Dryden Flight Research Center

In the western Mojave Desert of California, NASA evaluates cutting-edge aircraft and aeronautical developments, along with the atmospheric flight characteristics of future space vehicles, in relentless pursuit of aerospace technology breakthroughs at the NASA Dryden Flight Research Center. NASA's earth science aircraft call Dryden their home, that is, when they are not ranging the globe in pursuit of environmental data to expand the body of knowledge about the evolving Earth. Located at Edwards, California, Dryden's charter is to research, develop, verify, and transfer advanced aeronautics, space, and related technologies. Dryden also supports the Space Shuttle program as a back-up landing site and as the facility for testing and validating design concepts and systems used in the orbiters.

Co-located with Edwards Air Force Base at the edge of vast Rogers Dry Lake, Dryden's legacy reaches back to its role in developing the first aircraft to break the sound barrier, the X-1. Dryden has a long, storied history in aeronautics research and testing. Today, Dryden works to expand the envelope in aeronautics with projects including the ongoing X-Planes, Revolutionary Concepts (RevCon), Environmental Research and Sensor Technology (ERAST), and Airborne Science. Vast test ranges over the desert and the presence of the huge omnidirectional landing field provided by Rogers Dry Lake, coupled with a flying schedule that can count on 345 days of good weather a year, make Dryden the ideal site for this exciting work.

The Hyper-X program is a joint project between Dryden and Langley Research Center to develop an unpiloted research aircraft, the X-43A, which can fly up to 10 times the speed of sound. The first of three X-43As is expected to reach Mach 7 this year. The current series of X-Planes includes the X-33, X-34, X-37, X-38, X-43, and X-45. The X-38 project is providing technology for an emergency crew return vehicle, or "lifeboat," for crews aboard the International Space Station. The X-38 is poised to become the first new human spacecraft design in two decades. It is an economical concept, building upon atmospheric lifting body technology proven in the X-24A program in the 1960s.

○ ○ ○ ○

Short task 1:
Could you write out the text on the Dryden Flight Research Center in full, word for word?
Short task 2:
Can you turn the part of the rows that opens with the line containing "name author: Kunth ex Walp." and runs through the end of the rows into a JSON list of strings, one string per line, with blank lines omitted and nothing else included?

○ ○ ○ ○

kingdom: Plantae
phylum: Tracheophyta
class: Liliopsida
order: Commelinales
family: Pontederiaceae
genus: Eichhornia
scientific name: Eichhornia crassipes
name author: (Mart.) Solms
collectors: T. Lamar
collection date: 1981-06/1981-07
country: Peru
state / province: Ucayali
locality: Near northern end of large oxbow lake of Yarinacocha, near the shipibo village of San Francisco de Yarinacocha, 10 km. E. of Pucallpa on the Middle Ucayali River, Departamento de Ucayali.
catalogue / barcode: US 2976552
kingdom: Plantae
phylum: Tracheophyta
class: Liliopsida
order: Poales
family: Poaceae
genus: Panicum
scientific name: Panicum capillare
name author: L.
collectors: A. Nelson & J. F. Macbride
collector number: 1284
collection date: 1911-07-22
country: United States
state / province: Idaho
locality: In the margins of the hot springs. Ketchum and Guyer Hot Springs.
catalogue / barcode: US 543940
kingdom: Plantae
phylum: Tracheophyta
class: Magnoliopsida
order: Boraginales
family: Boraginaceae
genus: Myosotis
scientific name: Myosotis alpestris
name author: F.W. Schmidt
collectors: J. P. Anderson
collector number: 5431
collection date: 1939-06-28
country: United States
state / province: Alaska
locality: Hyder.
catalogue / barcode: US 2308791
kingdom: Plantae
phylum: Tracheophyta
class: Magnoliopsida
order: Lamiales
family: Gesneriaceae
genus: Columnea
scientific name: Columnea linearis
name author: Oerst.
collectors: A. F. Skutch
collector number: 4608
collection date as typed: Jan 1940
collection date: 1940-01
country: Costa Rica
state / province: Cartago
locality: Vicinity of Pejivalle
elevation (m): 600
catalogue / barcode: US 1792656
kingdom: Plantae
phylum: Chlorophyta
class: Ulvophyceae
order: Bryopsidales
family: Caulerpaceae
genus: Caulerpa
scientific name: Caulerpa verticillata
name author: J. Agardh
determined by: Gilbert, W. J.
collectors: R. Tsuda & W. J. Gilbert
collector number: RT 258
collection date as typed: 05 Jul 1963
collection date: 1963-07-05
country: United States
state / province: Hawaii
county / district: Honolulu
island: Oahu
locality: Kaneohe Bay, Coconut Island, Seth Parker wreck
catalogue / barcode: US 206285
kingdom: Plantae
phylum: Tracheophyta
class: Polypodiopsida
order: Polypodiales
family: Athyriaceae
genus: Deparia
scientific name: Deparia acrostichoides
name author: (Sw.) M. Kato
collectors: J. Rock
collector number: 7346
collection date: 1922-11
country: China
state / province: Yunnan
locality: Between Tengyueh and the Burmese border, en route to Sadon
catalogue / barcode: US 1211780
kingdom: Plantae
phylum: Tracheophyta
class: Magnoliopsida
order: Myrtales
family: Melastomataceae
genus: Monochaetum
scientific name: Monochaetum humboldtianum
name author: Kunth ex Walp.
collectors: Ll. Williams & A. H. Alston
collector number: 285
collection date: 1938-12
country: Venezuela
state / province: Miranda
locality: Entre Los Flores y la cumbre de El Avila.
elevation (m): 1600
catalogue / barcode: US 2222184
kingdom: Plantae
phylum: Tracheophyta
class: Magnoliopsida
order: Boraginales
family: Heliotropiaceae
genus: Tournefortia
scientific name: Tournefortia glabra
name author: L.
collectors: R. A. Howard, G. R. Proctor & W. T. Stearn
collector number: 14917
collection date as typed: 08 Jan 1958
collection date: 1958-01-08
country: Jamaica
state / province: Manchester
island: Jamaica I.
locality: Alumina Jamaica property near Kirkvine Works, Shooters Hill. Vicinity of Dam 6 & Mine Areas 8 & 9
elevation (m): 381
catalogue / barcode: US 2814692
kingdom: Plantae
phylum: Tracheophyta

○ ○ ○ ○

Solution 1:
Dryden Flight Research Center

In the western Mojave Desert of California, NASA evaluates cutting-edge aircraft and aeronautical developments, along with the atmospheric flight characteristics of future space vehicles, in relentless pursuit of aerospace technology breakthroughs at the NASA Dryden Flight Research Center. NASA's earth science aircraft call Dryden their home, that is, when they are not ranging the globe in pursuit of environmental data to expand the body of knowledge about the evolving Earth. Located at Edwards, California, Dryden's charter is to research, develop, verify, and transfer advanced aeronautics, space, and related technologies. Dryden also supports the Space Shuttle program as a back-up landing site and as the facility for testing and validating design concepts and systems used in the orbiters.

Co-located with Edwards Air Force Base at the edge of vast Rogers Dry Lake, Dryden's legacy reaches back to its role in developing the first aircraft to break the sound barrier, the X-1. Dryden has a long, storied history in aeronautics research and testing. Today, Dryden works to expand the envelope in aeronautics with projects including the ongoing X-Planes, Revolutionary Concepts (RevCon), Environmental Research and Sensor Technology (ERAST), and Airborne Science. Vast test ranges over the desert and the presence of the huge omnidirectional landing field provided by Rogers Dry Lake, coupled with a flying schedule that can count on 345 days of good weather a year, make Dryden the ideal site for this exciting work.

The Hyper-X program is a joint project between Dryden and Langley Research Center to develop an unpiloted research aircraft, the X-43A, which can fly up to 10 times the speed of sound. The first of three X-43As is expected to reach Mach 7 this year. The current series of X-Planes includes the X-33, X-34, X-37, X-38, X-43, and X-45. The X-38 project is providing technology for an emergency crew return vehicle, or "lifeboat," for crews aboard the International Space Station. The X-38 is poised to become the first new human spacecraft design in two decades. It is an economical concept, building upon atmospheric lifting body technology proven in the X-24A program in the 1960s.

Solution 2:
[
  "name author: Kunth ex Walp.",
  "collectors: Ll. Williams & A. H. Alston",
  "collector number: 285",
  "collection date: 1938-12",
  "country: Venezuela",
  "state / province: Miranda",
  "locality: Entre Los Flores y la cumbre de El Avila.",
  "elevation (m): 1600",
  "catalogue / barcode: US 2222184",
  "kingdom: Plantae",
  "phylum: Tracheophyta",
  "class: Magnoliopsida",
  "order: Boraginales",
  "family: Heliotropiaceae",
  "genus: Tournefortia",
  "scientific name: Tournefortia glabra",
  "name author: L.",
  "collectors: R. A. Howard, G. R. Proctor & W. T. Stearn",
  "collector number: 14917",
  "collection date as typed: 08 Jan 1958",
  "collection date: 1958-01-08",
  "country: Jamaica",
  "state / province: Manchester",
  "island: Jamaica I.",
  "locality: Alumina Jamaica property near Kirkvine Works, Shooters Hill. Vicinity of Dam 6 & Mine Areas 8 & 9",
  "elevation (m): 381",
  "catalogue / barcode: US 2814692",
  "kingdom: Plantae",
  "phylum: Tracheophyta"
]